*** INPUT RECORDS Section Begins ***
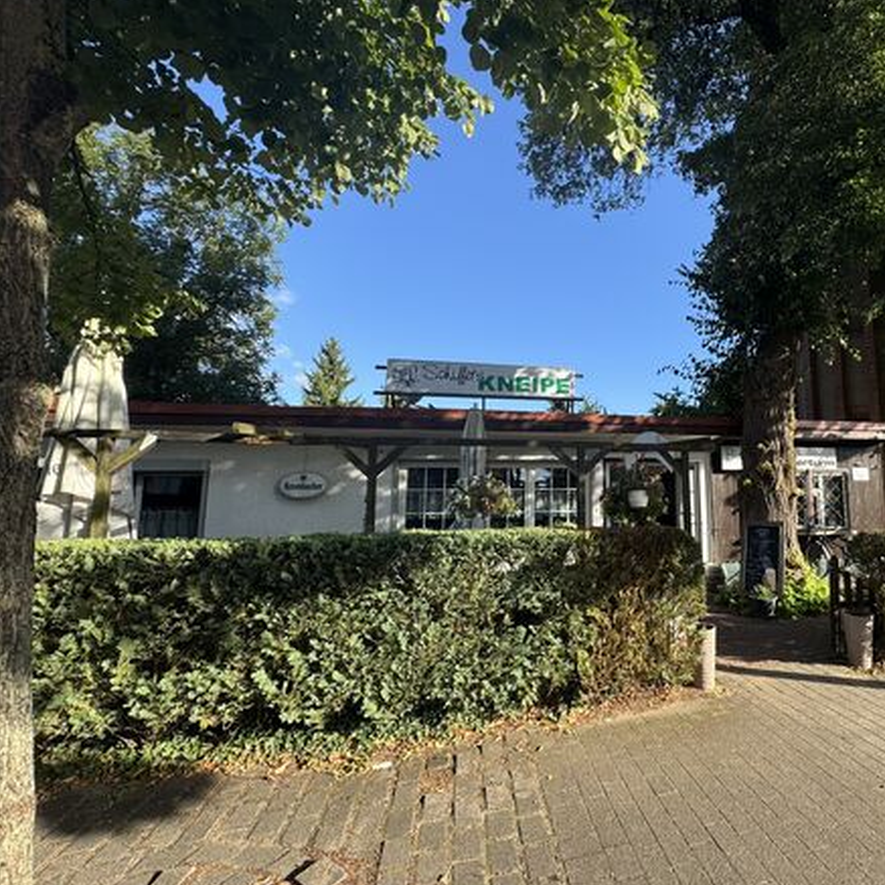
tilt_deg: +7.3
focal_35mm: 17
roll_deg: +1.3
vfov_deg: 84.0
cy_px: 439
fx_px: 492
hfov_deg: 80.5
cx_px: 606
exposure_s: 1/693
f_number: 2.2
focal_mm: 2.22
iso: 40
*** INPUT RECORDS Section Ends ***
◆ DESCRIPTION OF THE TASK
With the pictures removed, please retype each record exactly.

◆ ANSWER TO THE PROBLEM
tilt_deg: +7.3
focal_35mm: 17
roll_deg: +1.3
vfov_deg: 84.0
cy_px: 439
fx_px: 492
hfov_deg: 80.5
cx_px: 606
exposure_s: 1/693
f_number: 2.2
focal_mm: 2.22
iso: 40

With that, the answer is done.